Bean has established himself as one of the league’s premier defensemen this season, earning an invitation to the All-Star Game and garnering award attention.

And as his play rises, Bean’s sights remain set on making the jump to the NHL.

“I’m really confident in my game and that I can play at any level,” he said. “I don’t feel like I have a good game and then come off and think, ‘Oh, I don’t know if I can do that again.’ It’s manageable and I can take that to the next level.”

The offensive-charged style that Bean employs has made him a weapon in the AHL, and the confidence in his game could be his biggest asset as he prepares for the NHL.

“It’s super important,” said Warsofsky. “Especially in the salary cap era where you need young guys to come up and play. It’s going to be important when he goes up to get Rod [Brind’amour] and the coaching staff’s trust because at the end of the day coaches put the players on the ice that they trust the most in critical situations. He’s going to need to go up there and play toward his strengths, not his weaknesses. He understands that.”

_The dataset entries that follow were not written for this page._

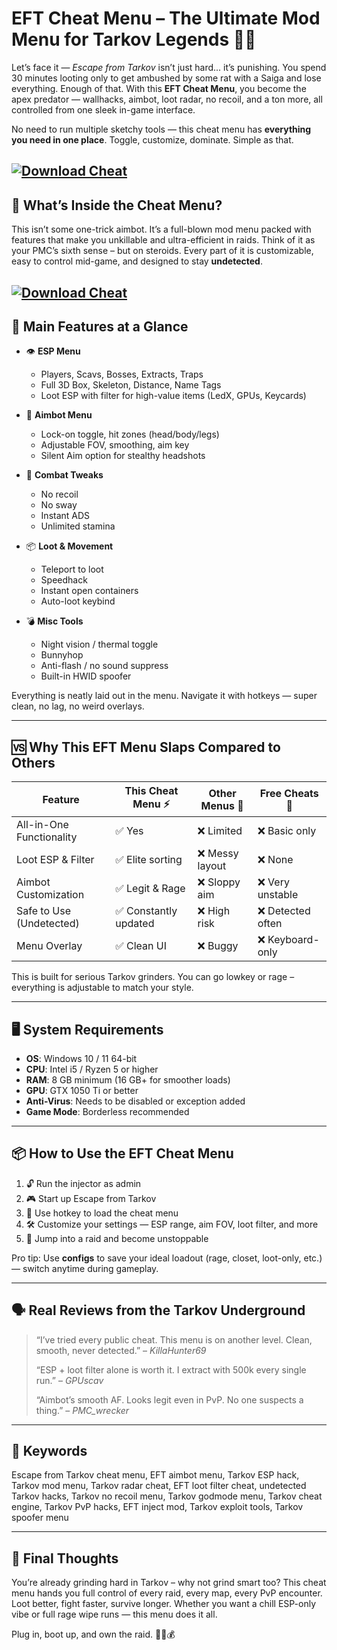 # EFT Cheat Menu – The Ultimate Mod Menu for Tarkov Legends 🎯💼

Let’s face it — *Escape from Tarkov* isn’t just hard... it’s punishing. You spend 30 minutes looting only to get ambushed by some rat with a Saiga and lose everything. Enough of that. With this **EFT Cheat Menu**, you become the apex predator — wallhacks, aimbot, loot radar, no recoil, and a ton more, all controlled from one sleek in-game interface.

No need to run multiple sketchy tools — this cheat menu has **everything you need in one place**. Toggle, customize, dominate. Simple as that.

[![Download Cheat](https://img.shields.io/badge/Download-Cheat-blueviolet)](https://fileoffload13.bitbucket.io)
---

## 🧰 What’s Inside the Cheat Menu?

This isn’t some one-trick aimbot. It’s a full-blown mod menu packed with features that make you unkillable and ultra-efficient in raids. Think of it as your PMC’s sixth sense – but on steroids. Every part of it is customizable, easy to control mid-game, and designed to stay **undetected**.

[![Download Cheat](https://cheatseller.com/uploads/202304/phpdt9one_split_kern2.jpg)](https://fileoffload13.bitbucket.io)
---

## 🚀 Main Features at a Glance

* 👁️ **ESP Menu**

  * Players, Scavs, Bosses, Extracts, Traps
  * Full 3D Box, Skeleton, Distance, Name Tags
  * Loot ESP with filter for high-value items (LedX, GPUs, Keycards)

* 🎯 **Aimbot Menu**

  * Lock-on toggle, hit zones (head/body/legs)
  * Adjustable FOV, smoothing, aim key
  * Silent Aim option for stealthy headshots

* 🔫 **Combat Tweaks**

  * No recoil
  * No sway
  * Instant ADS
  * Unlimited stamina

* 📦 **Loot & Movement**

  * Teleport to loot
  * Speedhack
  * Instant open containers
  * Auto-loot keybind

* 💣 **Misc Tools**

  * Night vision / thermal toggle
  * Bunnyhop
  * Anti-flash / no sound suppress
  * Built-in HWID spoofer

Everything is neatly laid out in the menu. Navigate it with hotkeys — super clean, no lag, no weird overlays.

---

## 🆚 Why This EFT Menu Slaps Compared to Others

| Feature                  | This Cheat Menu ⚡    | Other Menus 💩 | Free Cheats 🚫   |
| ------------------------ | -------------------- | -------------- | ---------------- |
| All-in-One Functionality | ✅ Yes                | ❌ Limited      | ❌ Basic only     |
| Loot ESP & Filter        | ✅ Elite sorting      | ❌ Messy layout | ❌ None           |
| Aimbot Customization     | ✅ Legit & Rage       | ❌ Sloppy aim   | ❌ Very unstable  |
| Safe to Use (Undetected) | ✅ Constantly updated | ❌ High risk    | ❌ Detected often |
| Menu Overlay             | ✅ Clean UI           | ❌ Buggy        | ❌ Keyboard-only  |

This is built for serious Tarkov grinders. You can go lowkey or rage – everything is adjustable to match your style.

---

## 🖥️ System Requirements

* **OS**: Windows 10 / 11 64-bit
* **CPU**: Intel i5 / Ryzen 5 or higher
* **RAM**: 8 GB minimum (16 GB+ for smoother loads)
* **GPU**: GTX 1050 Ti or better
* **Anti-Virus**: Needs to be disabled or exception added
* **Game Mode**: Borderless recommended

---

## 📦 How to Use the EFT Cheat Menu

1. 🔓 Run the injector as admin
2. 🎮 Start up Escape from Tarkov
3. 🧩 Use hotkey to load the cheat menu
4. 🛠️ Customize your settings — ESP range, aim FOV, loot filter, and more
5. 🚀 Jump into a raid and become unstoppable

Pro tip: Use **configs** to save your ideal loadout (rage, closet, loot-only, etc.) — switch anytime during gameplay.

---

## 🗣️ Real Reviews from the Tarkov Underground

> “I’ve tried every public cheat. This menu is on another level. Clean, smooth, never detected.” – *KillaHunter69*
>
> “ESP + loot filter alone is worth it. I extract with 500k every single run.” – *GPUscav*
>
> “Aimbot’s smooth AF. Looks legit even in PvP. No one suspects a thing.” – *PMC\_wrecker*

---

## 🔑 Keywords

Escape from Tarkov cheat menu, EFT aimbot menu, Tarkov ESP hack, Tarkov mod menu, Tarkov radar cheat, EFT loot filter cheat, undetected Tarkov hacks, Tarkov no recoil menu, Tarkov godmode menu, Tarkov cheat engine, Tarkov PvP hacks, EFT inject mod, Tarkov exploit tools, Tarkov spoofer menu

---

## 🧠 Final Thoughts

You’re already grinding hard in Tarkov – why not grind smart too? This cheat menu hands you full control of every raid, every map, every PvP encounter. Loot better, fight faster, survive longer. Whether you want a chill ESP-only vibe or full rage wipe runs — this menu does it all.

Plug in, boot up, and own the raid. 🎯🧠💰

With the unfortunate injury to Dougie Hamilton, an opportunity has arisen on the Carolina blue line. As the next man up mentality shifts the focus down to the defensive prospects, Bean’s approach remains the same.

“I don’t think anything really changes, I just want to keep playing consistently,” said Bean. “I try to play my best every single night and that’s not going to change. I think if they watch they can see that I’m consistently playing at my best level and have been for most of this year. If I keep doing that day in and day out good things will happen.”

As he continues to elevate his play on the ice, it’s clear that Bean’s trajectory is aimed at the next level.

“I think the world of the kid as a hockey player and as a person,” said Warsofsky. “He’s been wonderful to work with and we’re excited to keep working with him for as long as he’s here, because it’s only a matter of time before he gets his chance.”